#### [WHAT IS REQUIRED]
Every line of the data below that holds the string "pixels" needs to be reported.

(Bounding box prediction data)

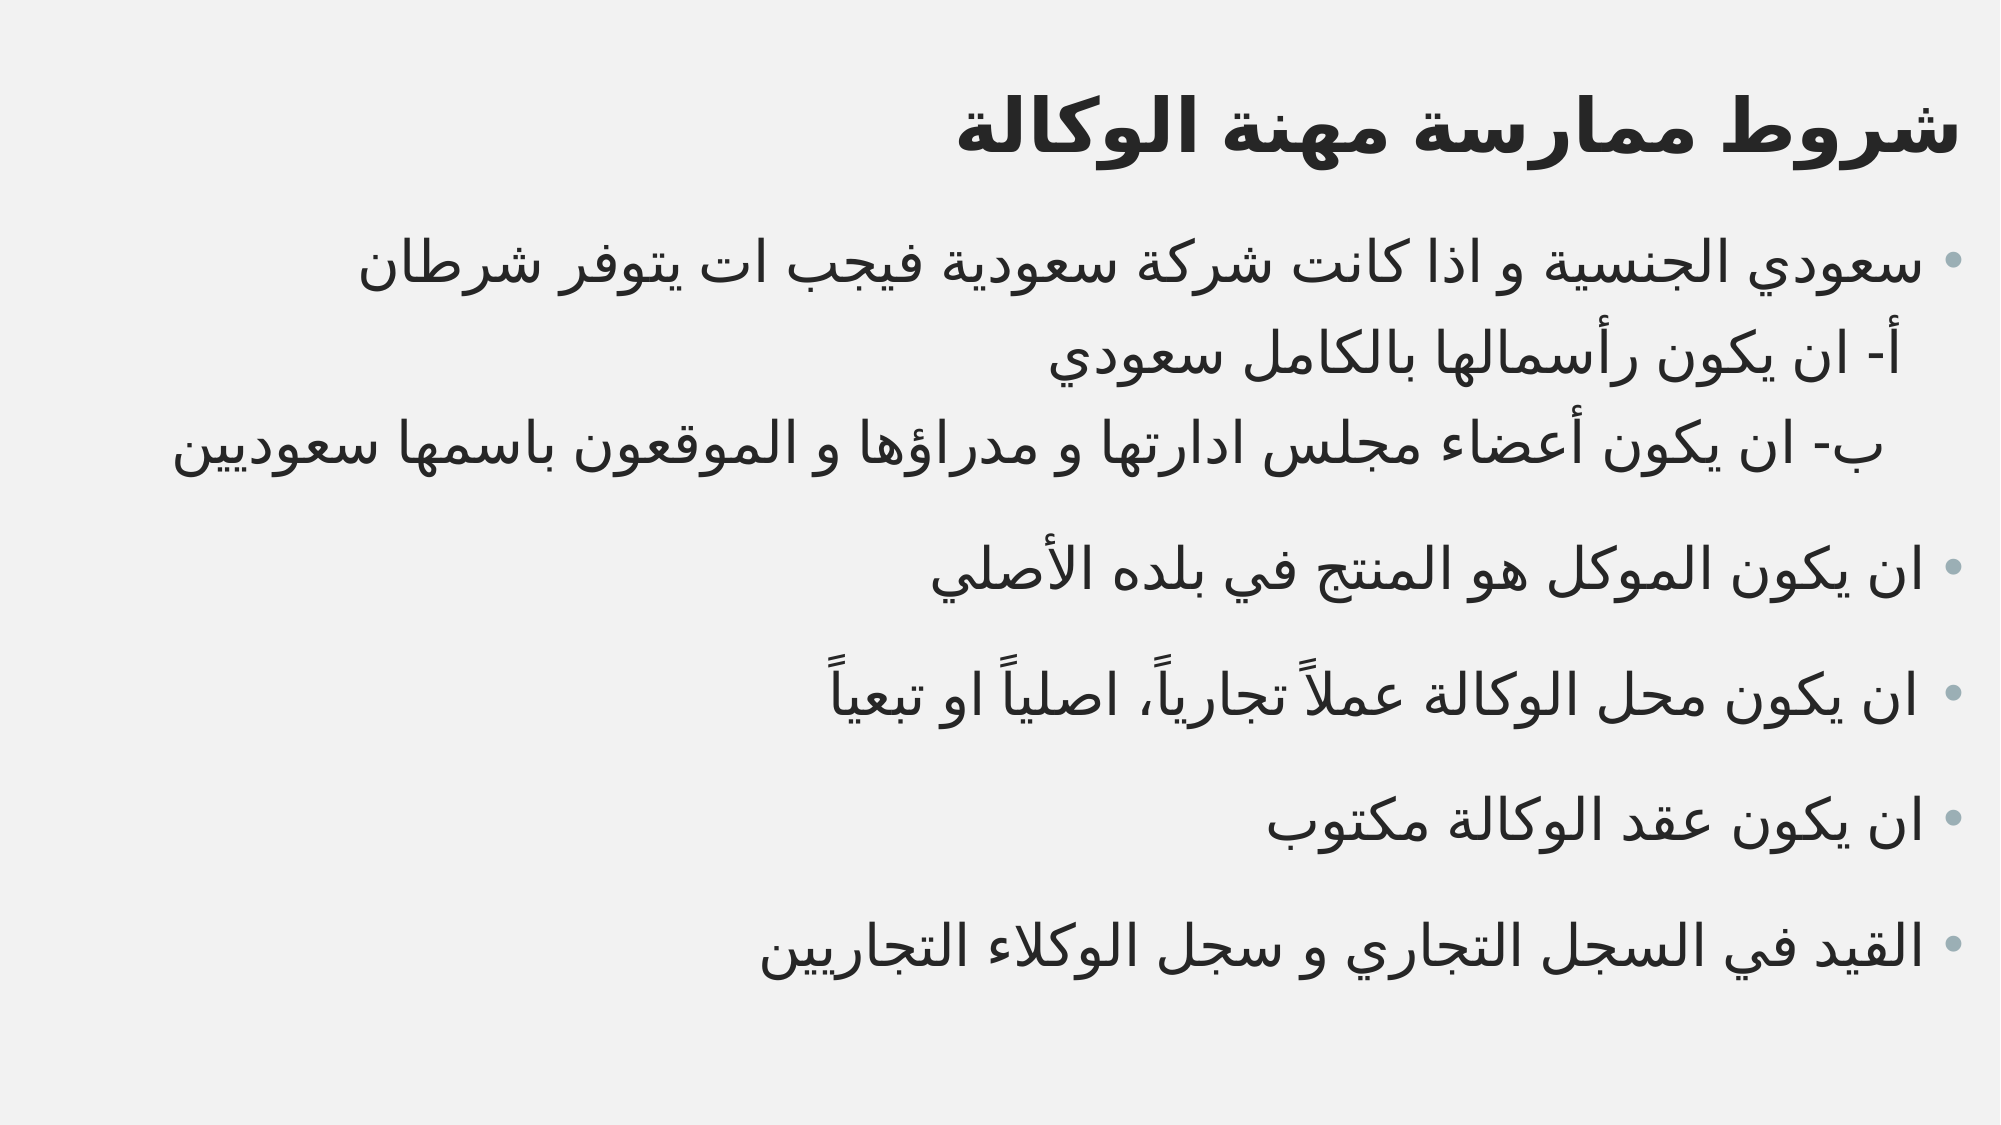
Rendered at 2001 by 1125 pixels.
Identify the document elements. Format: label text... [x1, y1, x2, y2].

list شروط ممارسة مهنة الوكالة سعودي الجنسية و اذا كانت شركة سعودية فيجب ات يتوفر شرطان أ- ان يكون رأسمالها بالكامل سعودي ب- ان يكون أعضاء مجلس ادارتها و مدراؤها و الموقعون باسمها سعوديين ان يكون الموكل هو المنتج في بلده الأصلي ان يكون محل الوكالة عملاً تجارياً، اصلياً او تبعياً ان يكون عقد الوكالة مكتوب القيد في السجل التجاري و سجل الوكلاء التجاريين [137, 80, 1979, 1014]
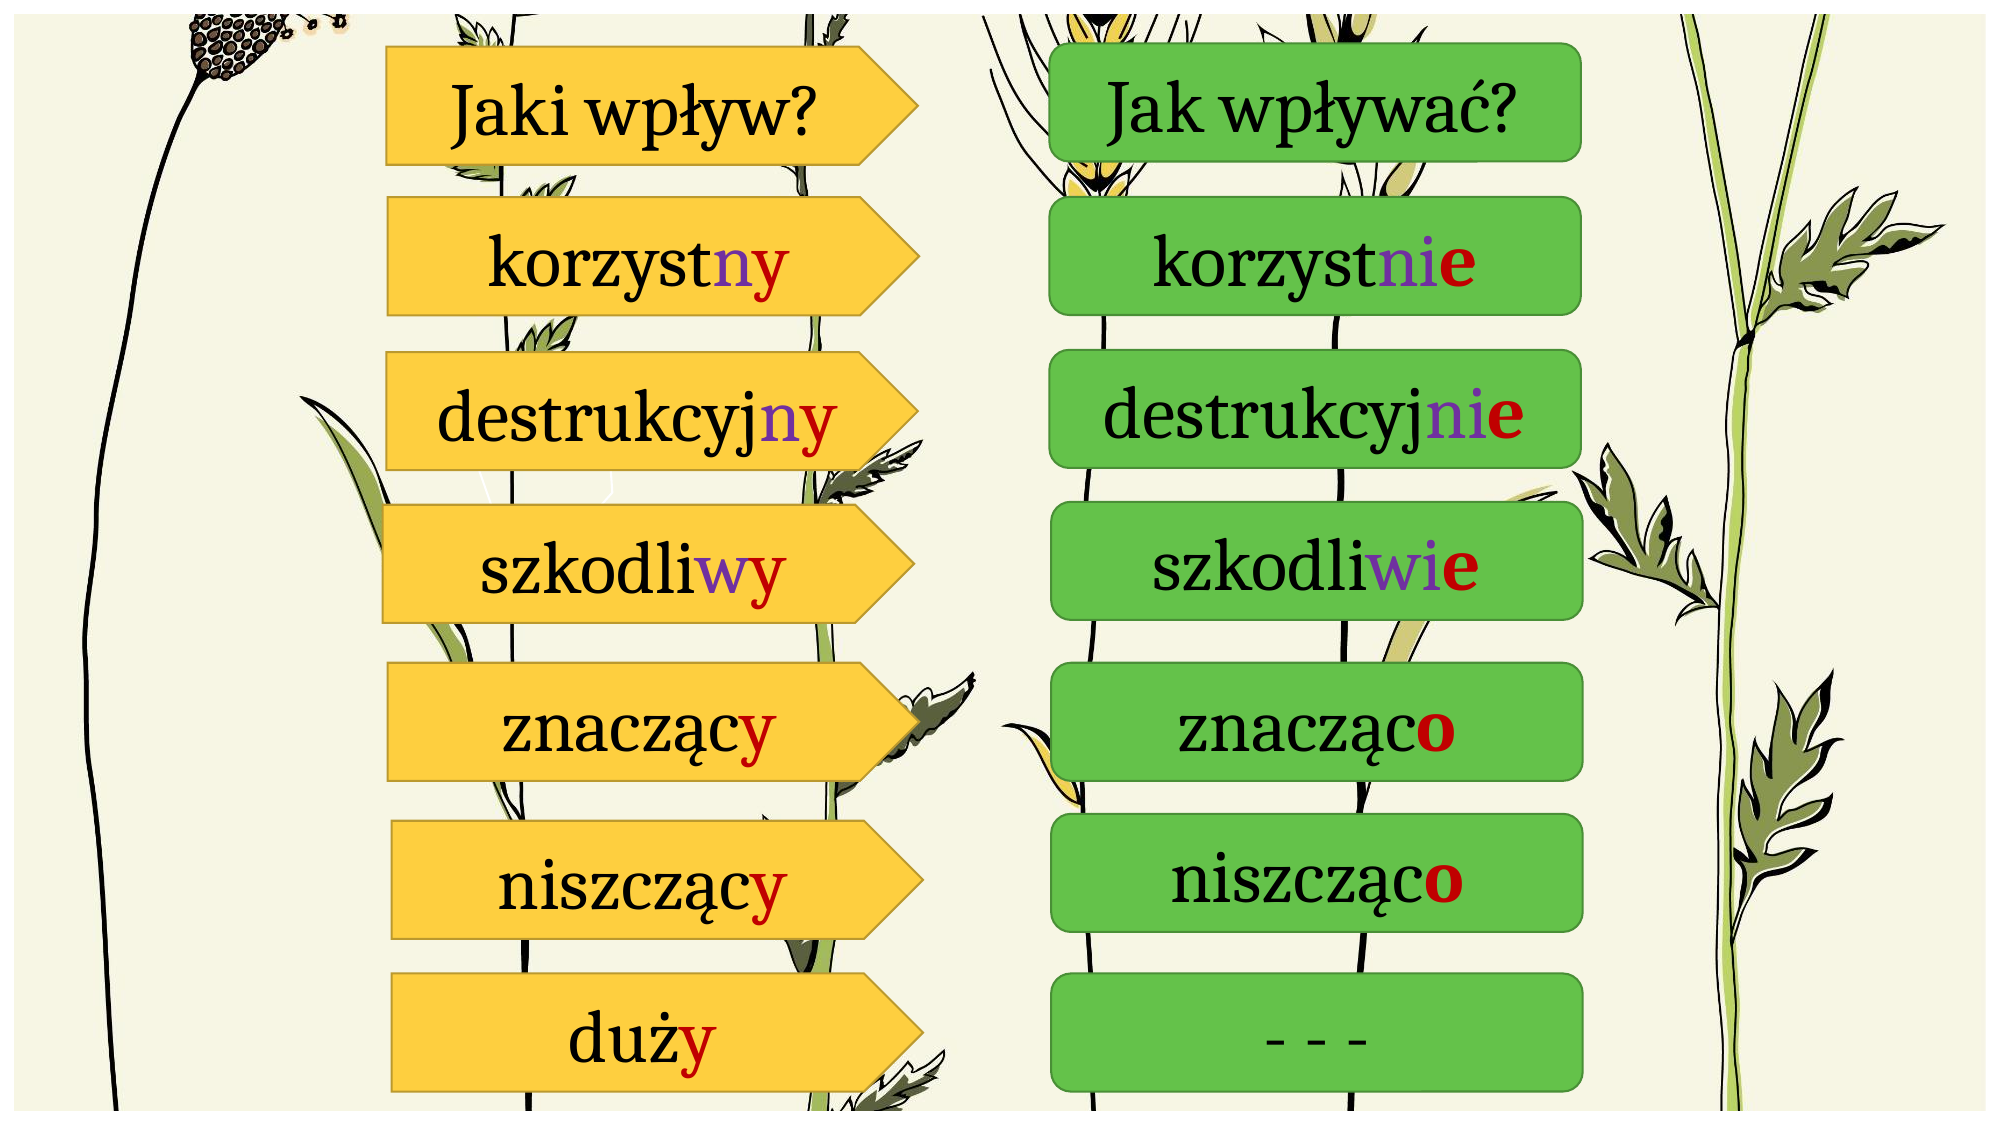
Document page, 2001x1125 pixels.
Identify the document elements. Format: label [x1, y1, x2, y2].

text_box [435, 337, 627, 564]
picture [14, 14, 1986, 1111]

#### [RESPONSE TO THIS TASK]
Rendered at 2001 by 1125 pixels.
Document page, 2001x1125 pixels.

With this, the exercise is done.